Probably the most common and significant sign, social withdrawal is when we feel a strong urge to pull away from others. Withdrawing from any social interaction and activities, this behaviour leads to a deeper level of isolation and is the exact opposite of what we need. Not only does it worsen how we feel, but it can significantly increase the brain’s stress responses. There are huge risks from this symptom, so you need to fight hard against it and seek help where needed.
FINDING JOY AND BALANCE
Do Something Different
Does your daily routine leaving you feeling more “nah” than “yay”, it’s time to consider a different routine. Think of something outside of the “festive season” box. Go out with family and friends to a movie or partake in a fun activity.
While it may seem quite tricky, you should reach out to others when the going gets tough, and you are feeling quite lonely. Talking it out and taking the time to get together with friends and family can be a real game-changer. Should they live far away, keep in touch with your phone or video messaging as this too can be a great help.

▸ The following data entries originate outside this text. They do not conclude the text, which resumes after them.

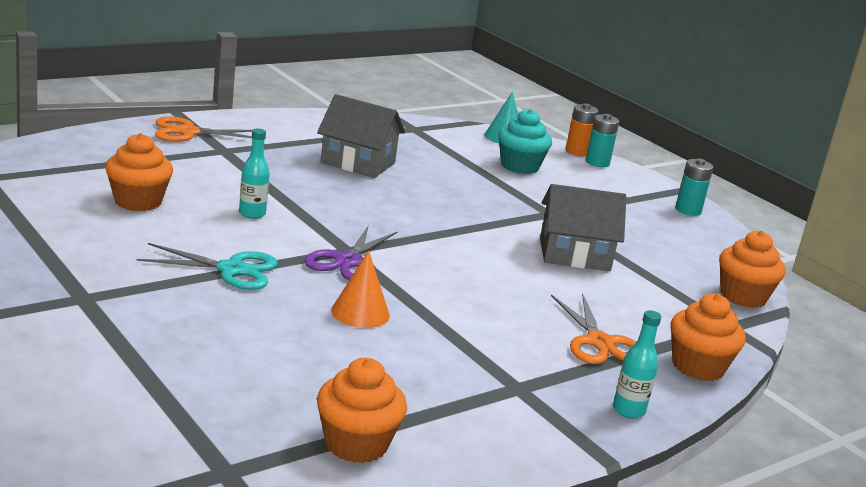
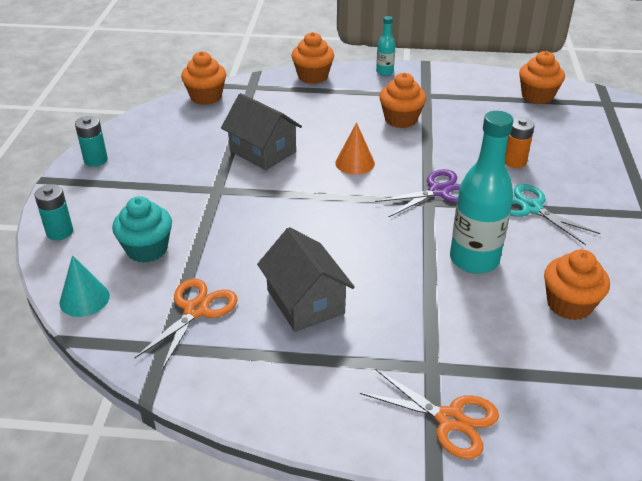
camera: 135 degrees left, 15 degrees up
turquoise bottle [239,128,270,219] -> turquoise bottle [450,111,513,274], size x2.04
orange cone [331,250,390,328] -> orange cone moved to [335,122,375,175]
orange scissors [551,293,636,364] -> orange scissors moved to [134,279,238,370]
orange battery [566,103,598,156] -> orange battery moved to [505,117,535,168]
none -> orange cupcake [379,73,426,128]

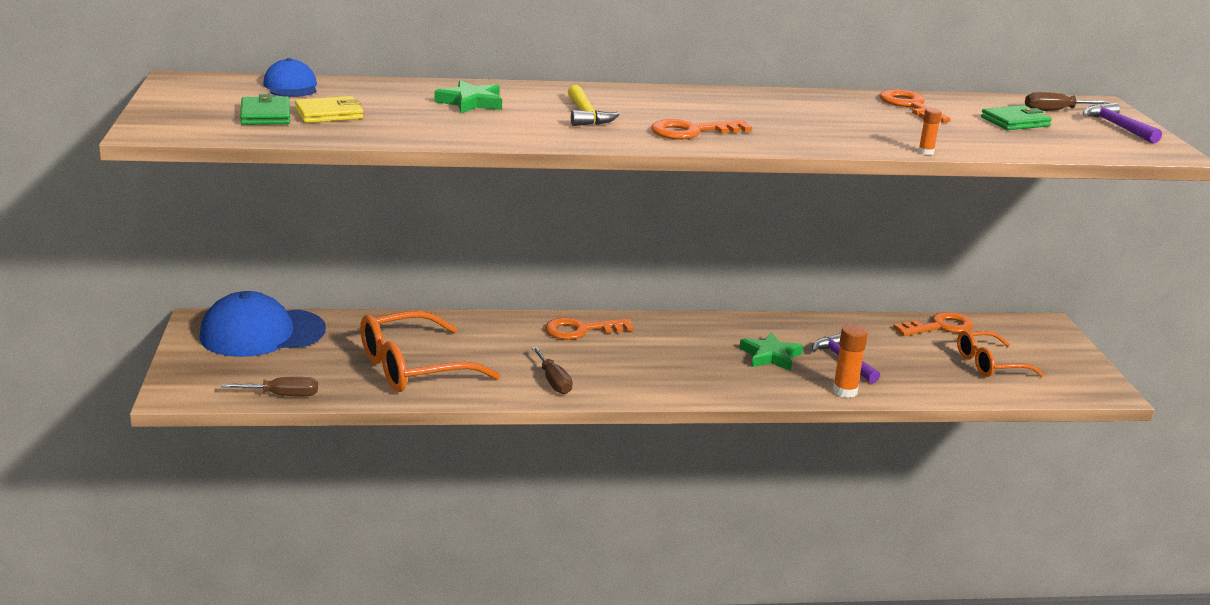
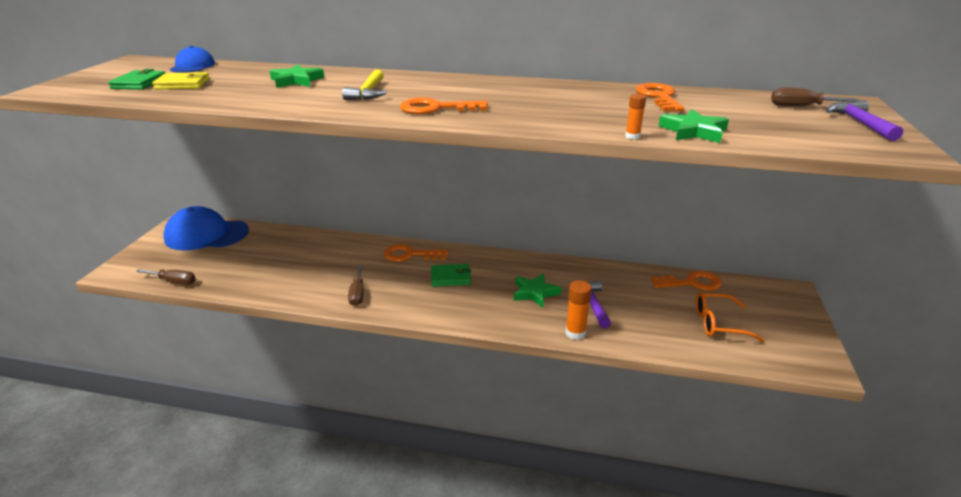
camera: 20 degrees right, 5 degrees up
orange glasses [360,311,500,392] -> none
green wallet [981,105,1052,130] -> green wallet moved to [431,264,471,287]
none -> green star [659,109,729,143]

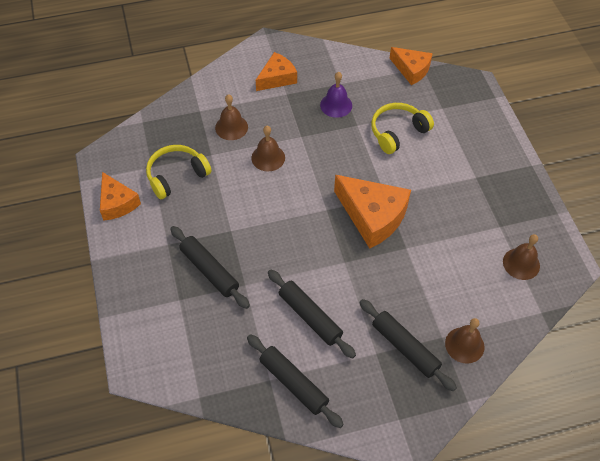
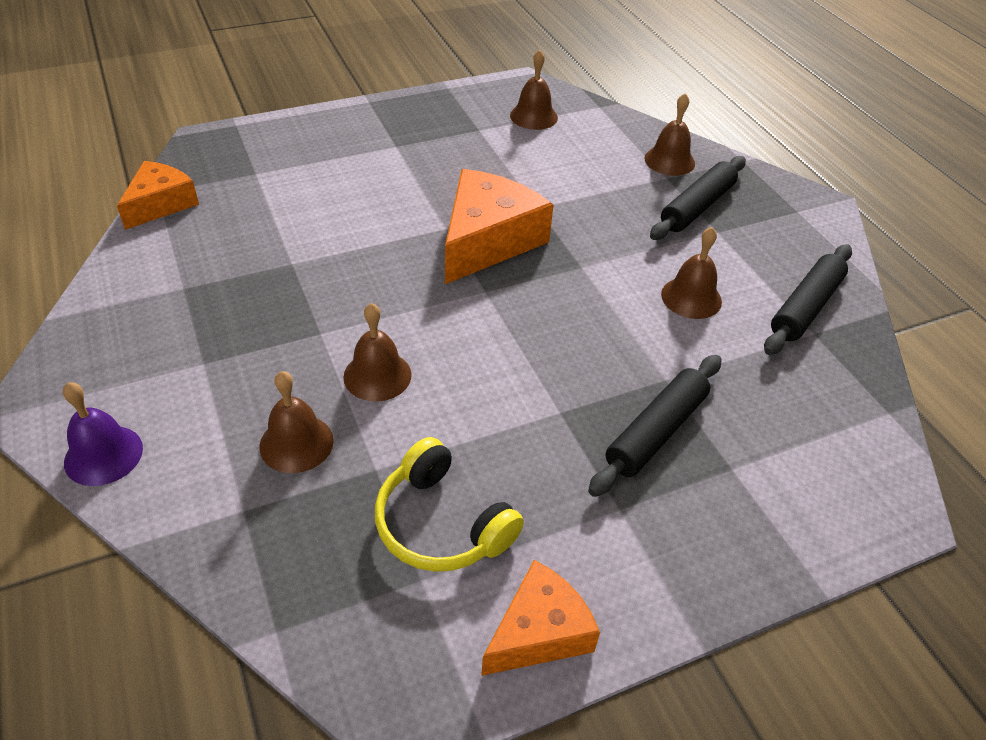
camera: 100 degrees left, 10 degrees down
orange cheese [256,52,297,91] -> none
black rolling pin [268,270,356,359] -> brown bell [661,227,722,319]
purple bell [320,72,352,118] -> purple bell moved to [63,382,143,486]
yellow headphones [371,103,434,154] -> none

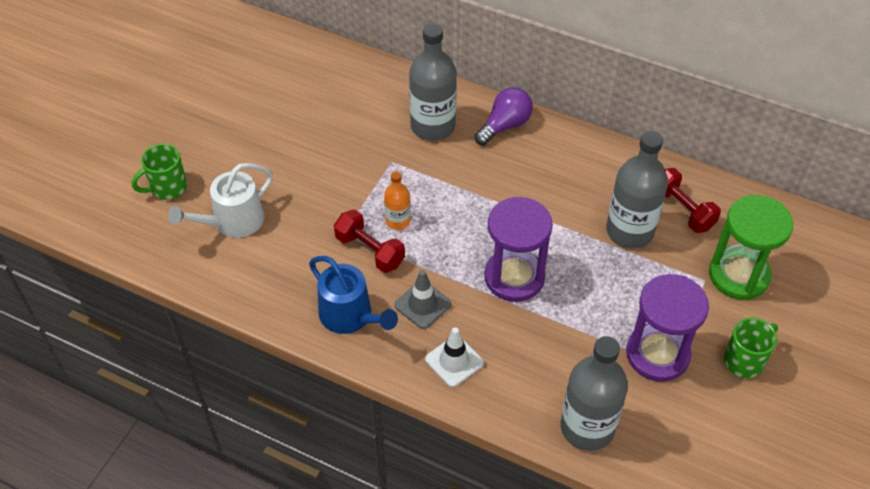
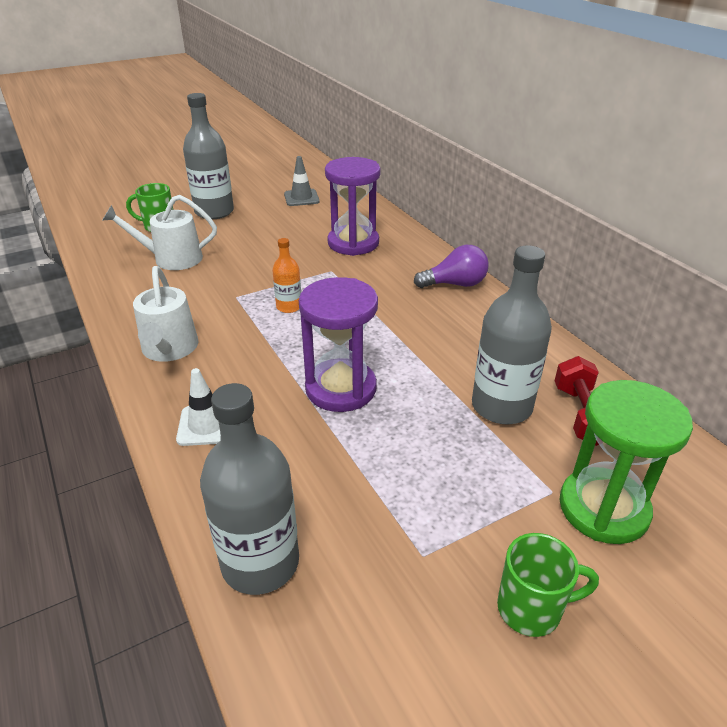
camera: 35 degrees right, 15 degrees down
blue watering can [309,256,398,334] -> white watering can [133,266,198,362]
red dumbbell [334,210,405,273] -> none
grey traffic cone [395,270,451,329] -> grey traffic cone moved to [284,156,320,206]
grey bottle [409,23,457,141] -> grey bottle moved to [183,93,234,219]
purple hourglass [626,274,709,382] -> purple hourglass moved to [325,157,381,256]

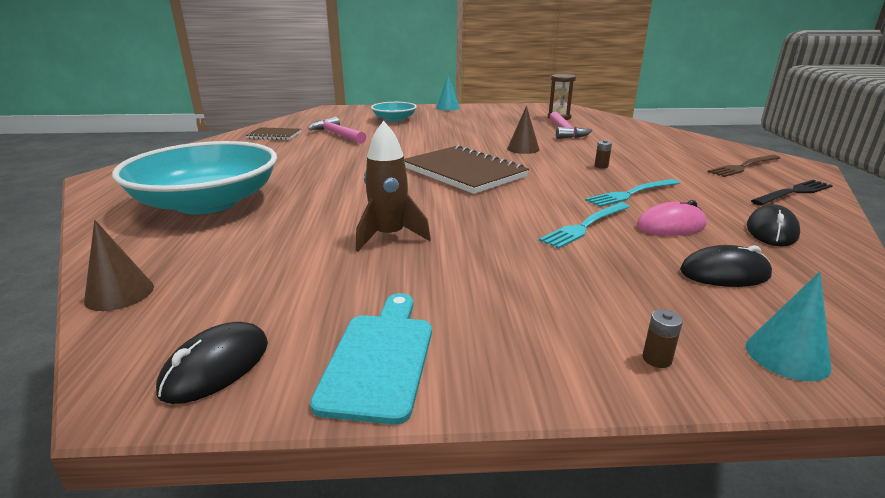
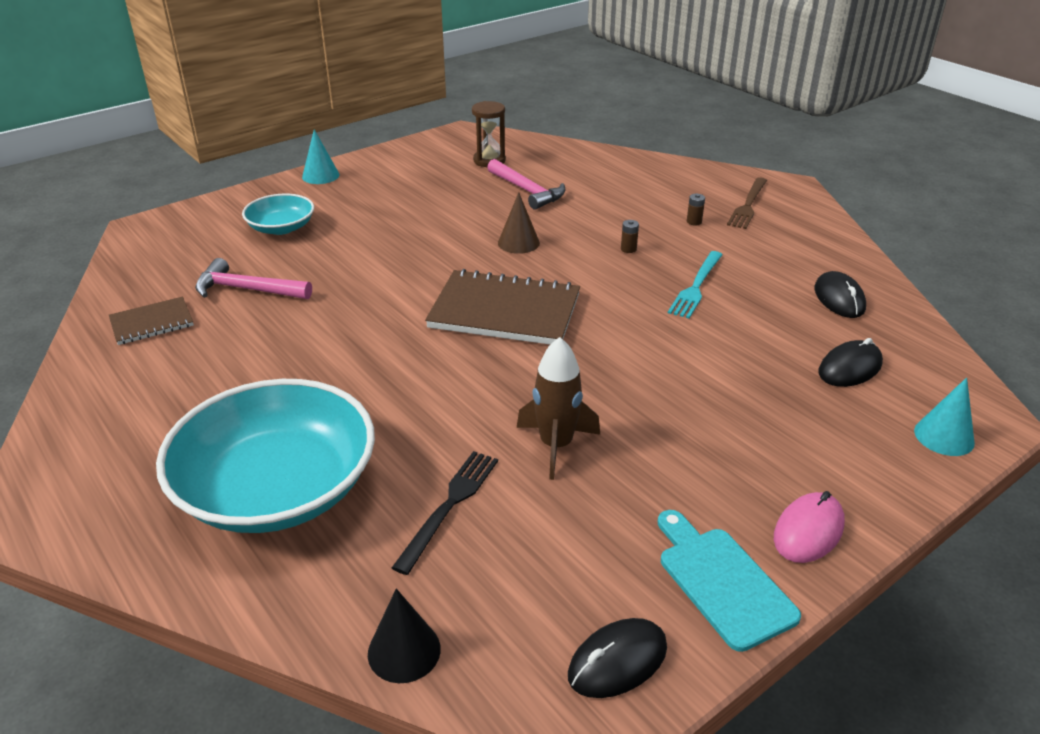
camera: 35 degrees left, 10 degrees up
brown cone [84,220,154,311] -> black cone [368,588,441,683]
black mouse [156,322,268,404] -> black mouse turned 60 degrees clockwise [568,618,667,698]
turquoise fork [539,202,630,249] -> none
pink mouse [637,200,707,236] -> pink mouse moved to [774,491,845,563]
brown battery [642,309,683,368] -> brown battery moved to [687,194,705,225]
black fork [751,180,833,206] -> black fork moved to [392,451,498,575]

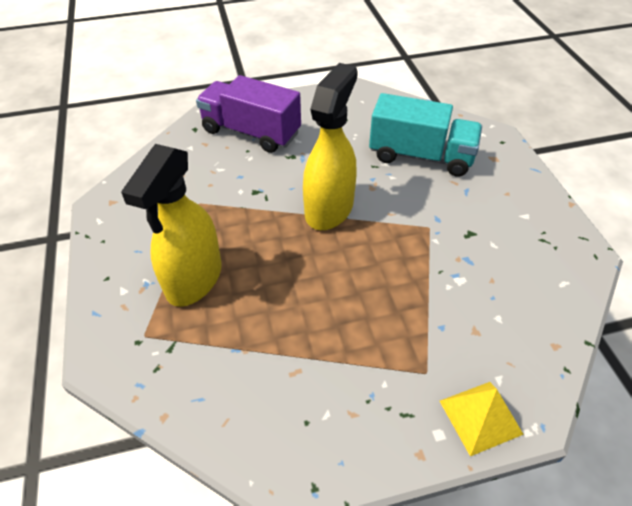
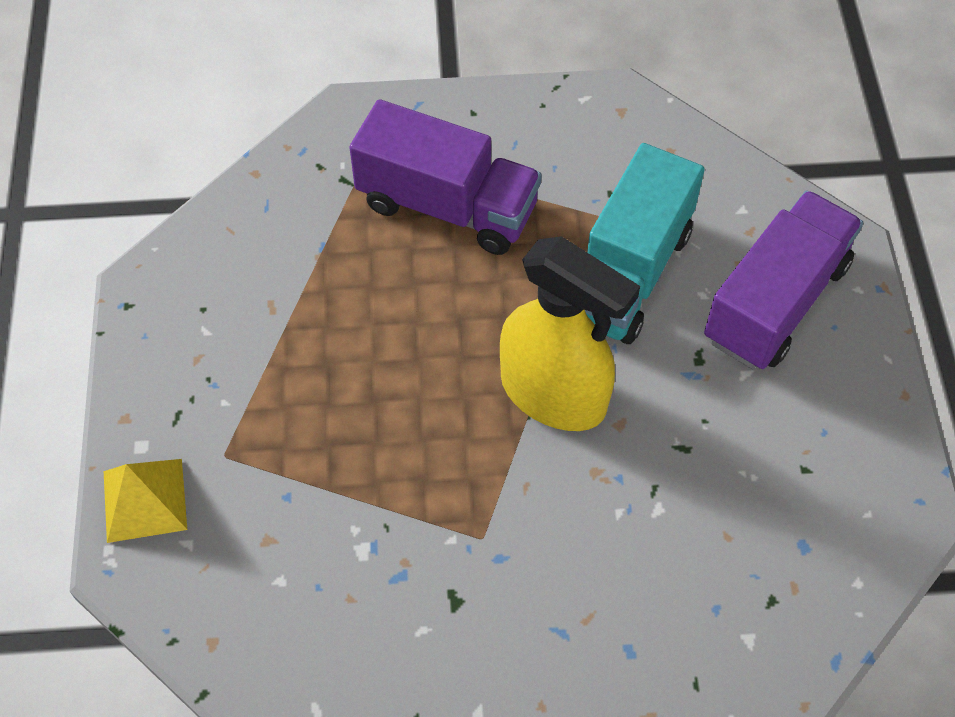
camera: 100 degrees right, 10 degrees up
yellow spray bottle [121,144,222,307] -> purple truck [349,99,542,255]
turquoise truck [369,93,482,177] -> turquoise truck moved to [585,143,705,344]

If the holidays have you feeling stress out because of being so busy, you can try taking time out for someone other then friends and family. Volunteer your time at a charitable cause such as a soup kitchen, food bank or toy drive. Scientists have the opinion that altruistic behaviour not only releases endorphins – producing a helper high but by also making a difference in the lives of people who have so little can be one of the most rewarding and humbling feelings during the season.